Sun, May 23, 2010 : 11:49 a.m.

John Q, thanks for the comment and thanks for reading. In the interest of transparency, I thought you might be interested in how this story came about. It started because politicians from local municipalities that compete with Pittsfield for business told me that Pittsfield is getting more competitive. This story originated from their observations, not from Mandy Grewal. Lastly, take note of the following portion of the story, which reflects your skepticism: "Pittsfield is welcoming Costco for now, but some observers privately express skepticism that the townships attitude toward business is meaningfully different. They point to the fact that Pittsfields current board, including Grewal, was effectively voted into office on a platform critical of the townships handling of the Walmart that opened last fall on Michigan Avenue."

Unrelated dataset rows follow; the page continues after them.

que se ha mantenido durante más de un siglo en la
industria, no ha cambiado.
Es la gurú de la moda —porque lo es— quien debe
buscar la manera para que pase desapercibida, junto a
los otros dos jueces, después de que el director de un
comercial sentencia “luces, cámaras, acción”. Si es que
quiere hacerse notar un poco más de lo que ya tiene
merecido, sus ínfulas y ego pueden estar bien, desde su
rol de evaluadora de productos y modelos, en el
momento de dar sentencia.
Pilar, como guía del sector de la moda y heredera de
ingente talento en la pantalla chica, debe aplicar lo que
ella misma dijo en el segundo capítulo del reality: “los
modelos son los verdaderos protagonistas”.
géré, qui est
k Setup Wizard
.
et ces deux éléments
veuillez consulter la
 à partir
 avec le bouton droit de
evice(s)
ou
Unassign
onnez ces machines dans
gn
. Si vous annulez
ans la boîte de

Sun, May 23, 2010 : 10:45 a.m.

Who are the unnamed businesses that were "hassled" by the previous administration? The only business turned away was a developer who proposed a huge project that was contrary to the township master plan. That developer is now in a lawsuit with the current township administration. Let's see how the current crew has made the township more friendly to businesses. It raised the tax rate for the first time in over a decade.

Basic Bob

Sun, May 23, 2010 : 10:43 a.m.

@SalineDoe, the Walters board was run out of office by a small group of residents who falsely charged them with "allowing" Walmart to build down the street from Harvest Elementary. This is a fact. Yes, I voted against the recall because it was based on lies. The fact that Mr. Walters and Ms. Lirones were able to get financial support from developers suggests that the developers had a working relationship with them, and did not trust Ms. Grewal. When Ms. Grewal works in the interest of ALL Pittsfield residents, instead of just her "Upper Saline" neighbors, I will be happy to acknowledge it. So far, she has given me no reason to trust her and her cohort of female political activists.

John Q

Sun, May 23, 2010 : 9:52 a.m.

This story makes for bizarre reading. The author creates the premise that the previous Township Board was anti-business and anti-development. But if that was the case, how is it that, as the author states, that "Pittsfield boasts the second largest tax base of any municipality in the county"? The author uses the Costco example of how one community, Scio, was anti-development, where Pittsfield is not. He states: "That stands in contrast to the approach Scio Township took when Costco was considering building a store there about five years ago. Neighbors got upset, the township didnt cooperate and Costco eventually axed its plan when the real estate market started to implode." Now take that same example, replace it with Wal-Mart, and you would be describing what happened in Pittsfield. Except in that case, the board approved the Wal-Mart development because the site had been zoned for decades for commercial development. But the Board that approved the Wal-Mart development was anti-business and anti-development? Like I said, bizarre. I give Grewal credit for her ongoing efforts to spin the media to generate positive puff pieces like this. She's managed to find reporters who readily buy into her effort to frame the previous board in a negative light and allow her to cast herself as a positive change. But if anyone actually digs into the respective records of the current board compared to the previous board, it would likely tell another story. The previous board accomplished a lot during their time, even in the area of development and new business. By comparison, Grewal's record is lacking.


Sun, May 23, 2010 : 9:02 a.m.

Excellent article,good job Mandy!

Basic Bob

Sun, May 23, 2010 : 8:58 a.m.

"the paradoxical nature of Pittsfield embracing one big box store shortly after spurning another" Can't we just say they changed their minds, lied, or flip-flopped? Or that they play favorites? We have the same thing going on with airport expansion. At least the former administration had integrity, this "leadership" is talking out both sides.


Sun, May 23, 2010 : 6:06 a.m.

"The best way to reduce the tax burden on residents is to ensure that you have a vibrant and diverse commercial tax base." somebody gets it!